Synthesis and characterisation of uniform CoPt nanoparticles using red blood cell ghosts conjugated with peptides on their inner surface

Abstract

Hybrids of metal nanoparticles (NPs) and lipid vesicles are attractive materials in a wide variety of fields including catalysis, sensing, and biomedical applications. Lipid vesicles can entrap metal NPs on their surfaces, in the lipid bilayer, or within their aqueous cores, resulting in the stabilisation of metal NPs in aqueous environments. Metal NP-lipid vesicle hybrids have been prepared using lipid film hydration in the presence of colloidal metal NPs and in situ synthesis of metal NPs within lipid vesicles. Although these methods are useful for preparing metal NP-lipid vesicle hybrids, they generally suffer from low yield, poor selectivity, and low purity. Moreover, it is still difficult to precisely control the formation process of metal NPs, and the nanospace of lipid vesicles is too small to deposit a large number of metal NPs. We described here the design of a red blood cell ghosts (RBCGs), micro-sized biological membranes, for the synthesis of bimetallic cobalt-platinum nanoparticles (CoPt NPs) with diverse functions such as excellent magnetic properties and catalytic activities. RBCGs are red blood cells from which cytoplasmic components are removed by hypotonic haemolysis. Notable structural features of RBCG include biconcave hollow vesicles with large volume and surface area and the presence of a cytoskeleton composed of proteins beneath the inner membrane.
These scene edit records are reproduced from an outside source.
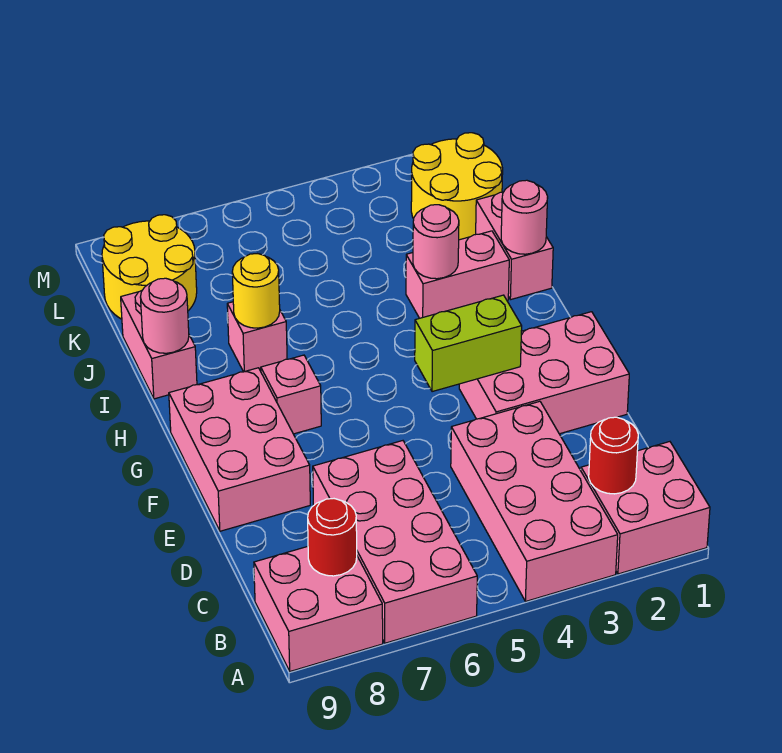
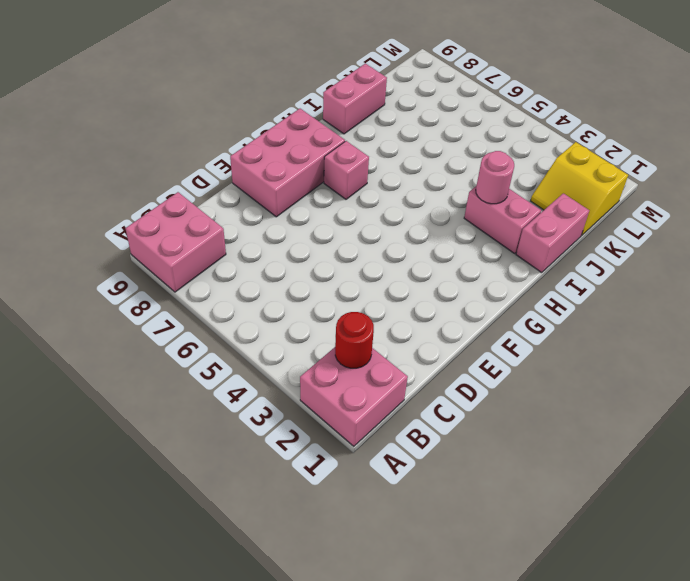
yellow 2x2 slope [531,142,628,235] -> yellow 2x2 round brick [411,133,503,240]
none -> pink 2x4 brick [451,401,618,601]
none -> pink 2x4 brick [313,441,477,643]
none -> pink 2x3 brick [459,312,629,434]

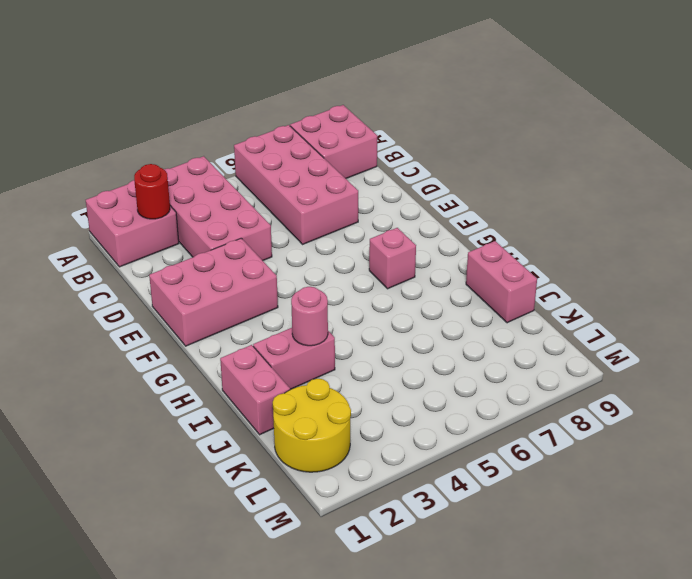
none -> pink 2x3 brick [169,368,310,531]
none -> pink 1x1 brick [227,302,287,372]
none -> yellow 2x2 round brick [102,215,197,319]

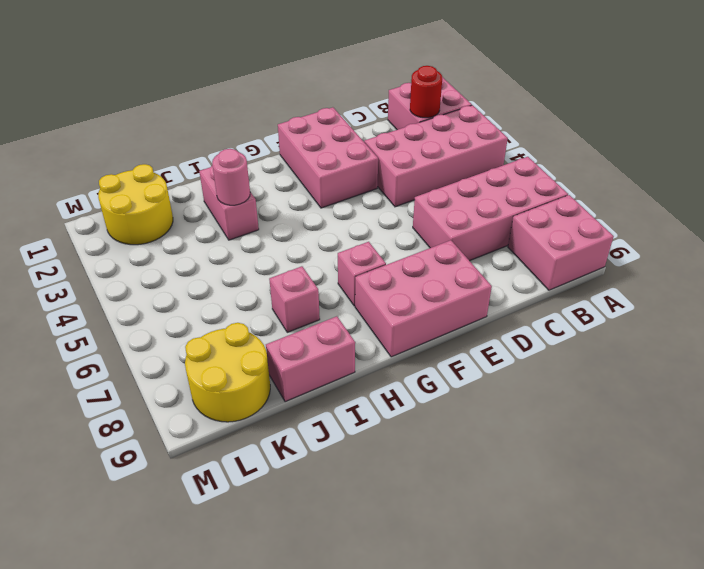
none -> pink 1x2 brick [476,192,553,300]
none -> red 1x1 round brick [308,499,357,576]
none -> lime 1x2 brick [415,295,522,392]

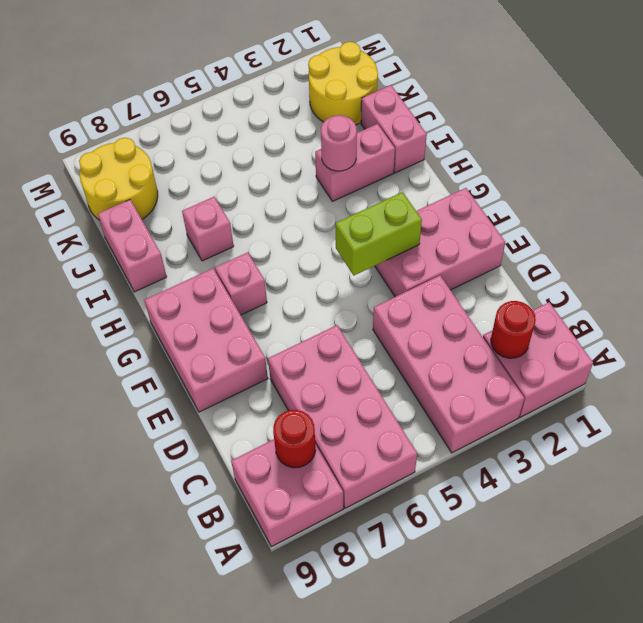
none -> pink 1x1 round brick [501,180,548,254]
none -> yellow 1x1 round brick [232,254,280,328]
none -> pink 1x1 round brick [140,278,189,353]

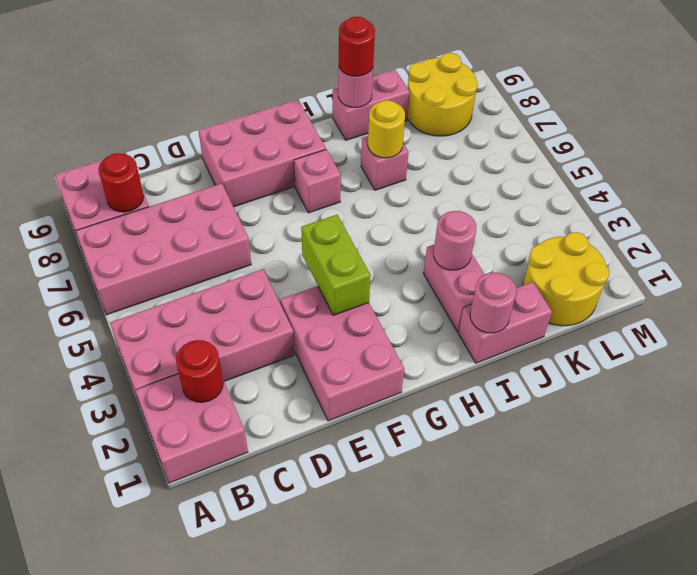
red 1x1 round brick [339,17,375,76] -> none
The cytoskeleton allows the immobilisation of various functional molecules on the internal surface by the chemical modification. To deposit uniform CoPt NPs on the inner surface of RBCG, we fabricated RBCG in which a CoPt-binding peptide was chemically attached to the RBCG cytoskeleton. In situ synthesis of CoPt NPs was performed using peptide-conjugated RBCGs or RBCGs under the various conditions. Metal quantification, TEM and magnetic measurement reveal that CoPt NPs prepared using peptide-conjugated RBCGs have larger and uniform NPs with higher Co content than those prepared using RBCGs, resulting in improved magnetic properties.